CinSation: Shaken, Not Stirred
(written by 00Dave Sanders)
CinSation emcees Amy and Pete Scalia
I am going to go out on a limb and say that there is no better theme for an event than James Bond. After 50 years, six Bonds and 22 films (with a 23rd coming out this fall) there’s quite a broad base of material to work with. So, when I heard that my contacts at the Junior League HQ had chosen everyone’s favorite secret agent as the theme for their annual CinSation fundraiser, I was ready to throw on my tux and Live and Let Dance. Now this is a mission that I’m quite familiar with, but, dare I say, it’s not as easy as one might suspect.
Anyone can put on a bowtie and utter a few witty one-liners with a British accent, I do it all the time. Though, to truly earn the name and number, I needed to channel my inner 007 and actually become the man himself. After all, the Queen and her City was counting on me. In taking after my two favorite Bonds, Sean Connery and Roger Moore, I decided to dust off the white dinner jacket and Only Live Twice.
After I hopped in my Aston Martin DB5 (a.k.a. Jeep Cherokee) and snuck past KGB security (a.k.a. the check-in table at the Music Hall ballroom), I walked in and gazed with a golden-eye across the premises realizing that there were more than a few Double 0′s playing Bond, James Bond that night. I then realized how Connery and Moore must have felt when Pierce Brosnan and Daniel Craig took over. Meanwhile, the leading ladies of the Junior League did not disapoint. As is the case with most of their events, the attire was the icing on the cupcake… A View to a Thrill in fact. With casino tables on one side and the sounds of the Soul Pocket Band on the other, the guests looked the part and were clearly having a Thunder-of-a-ball.

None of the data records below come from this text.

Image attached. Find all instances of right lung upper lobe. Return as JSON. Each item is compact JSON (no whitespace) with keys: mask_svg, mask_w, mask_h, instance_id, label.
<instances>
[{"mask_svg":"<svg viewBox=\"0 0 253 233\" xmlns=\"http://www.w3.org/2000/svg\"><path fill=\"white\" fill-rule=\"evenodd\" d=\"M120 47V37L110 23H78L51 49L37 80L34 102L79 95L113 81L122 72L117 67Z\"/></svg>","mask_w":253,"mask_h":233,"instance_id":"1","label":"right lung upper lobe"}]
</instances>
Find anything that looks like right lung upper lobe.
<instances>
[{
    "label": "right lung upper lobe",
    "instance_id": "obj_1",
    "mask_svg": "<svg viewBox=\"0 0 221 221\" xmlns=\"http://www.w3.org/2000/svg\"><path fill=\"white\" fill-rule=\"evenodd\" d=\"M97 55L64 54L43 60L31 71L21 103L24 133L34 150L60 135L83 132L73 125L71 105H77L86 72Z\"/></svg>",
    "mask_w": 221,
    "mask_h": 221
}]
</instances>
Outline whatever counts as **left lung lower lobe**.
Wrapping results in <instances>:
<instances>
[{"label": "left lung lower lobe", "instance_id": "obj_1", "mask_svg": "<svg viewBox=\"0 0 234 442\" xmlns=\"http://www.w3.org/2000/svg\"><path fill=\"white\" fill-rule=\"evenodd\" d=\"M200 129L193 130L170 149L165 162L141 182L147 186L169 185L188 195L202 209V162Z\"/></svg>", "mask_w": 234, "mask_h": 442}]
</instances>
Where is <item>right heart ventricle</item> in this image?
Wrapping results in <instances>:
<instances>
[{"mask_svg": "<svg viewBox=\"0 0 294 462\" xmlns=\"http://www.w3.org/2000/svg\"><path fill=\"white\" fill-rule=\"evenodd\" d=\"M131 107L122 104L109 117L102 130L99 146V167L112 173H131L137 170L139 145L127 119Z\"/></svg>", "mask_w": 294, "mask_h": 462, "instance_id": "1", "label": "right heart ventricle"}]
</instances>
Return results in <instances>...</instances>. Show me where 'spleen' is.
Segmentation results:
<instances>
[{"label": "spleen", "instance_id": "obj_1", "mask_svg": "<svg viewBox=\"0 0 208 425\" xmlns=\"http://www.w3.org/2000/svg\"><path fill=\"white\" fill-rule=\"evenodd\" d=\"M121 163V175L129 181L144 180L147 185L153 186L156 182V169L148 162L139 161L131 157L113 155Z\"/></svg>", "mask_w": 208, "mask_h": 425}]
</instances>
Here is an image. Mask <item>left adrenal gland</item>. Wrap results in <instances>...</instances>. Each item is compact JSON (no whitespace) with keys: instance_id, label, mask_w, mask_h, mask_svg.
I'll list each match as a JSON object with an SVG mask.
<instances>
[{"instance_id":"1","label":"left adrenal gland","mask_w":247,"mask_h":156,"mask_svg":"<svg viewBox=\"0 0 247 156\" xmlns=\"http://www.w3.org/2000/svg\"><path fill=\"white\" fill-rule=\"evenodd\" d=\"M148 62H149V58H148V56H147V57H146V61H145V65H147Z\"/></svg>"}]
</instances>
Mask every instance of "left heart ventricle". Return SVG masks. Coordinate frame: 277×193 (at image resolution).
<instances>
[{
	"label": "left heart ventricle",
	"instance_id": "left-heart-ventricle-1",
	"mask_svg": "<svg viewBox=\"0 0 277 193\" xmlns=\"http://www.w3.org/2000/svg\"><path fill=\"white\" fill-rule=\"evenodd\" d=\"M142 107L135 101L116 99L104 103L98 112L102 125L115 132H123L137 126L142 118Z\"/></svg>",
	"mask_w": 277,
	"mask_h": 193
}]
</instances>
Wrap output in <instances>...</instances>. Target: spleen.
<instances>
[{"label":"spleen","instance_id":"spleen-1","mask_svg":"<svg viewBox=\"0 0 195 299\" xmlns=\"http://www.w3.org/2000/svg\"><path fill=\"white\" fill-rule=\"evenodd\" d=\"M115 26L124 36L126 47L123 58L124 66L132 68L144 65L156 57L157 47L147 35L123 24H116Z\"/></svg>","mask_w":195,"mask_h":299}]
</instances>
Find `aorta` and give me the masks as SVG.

Fusian’s David Hilo, Stephan Harman, Josh and Zach Weprin
The food was to Die Another Day for, as well. The award winning “Bite of the Night” went to downtown’s Fusian. Add to that a few of my personal favorites, Jimmy G’s and The Quarter Bistro who also stole the show. Of course, nothing washes down a few vodka martinis like a champagne cupcake for dessert, thanks to Her Majesty’s Secret Server, Miss Cupcake Goodbody. Luckily, my trusty Nokia phone (the latest standard issue from Q-branch) becomes a taser if you own it for more than six years and was more than enough to fend off any double agents trying to get their goldfingers on the secret recipe.
After the last dance and a few tii-many-martooni’s, I realized I was a little stirred and shaken, definitely earning my License to Spill. And the Junior League had proved once again that Diamonds are Forever and they will never take Dr. No for an answer.
Mission, most definitely, ACCOMPLISHED.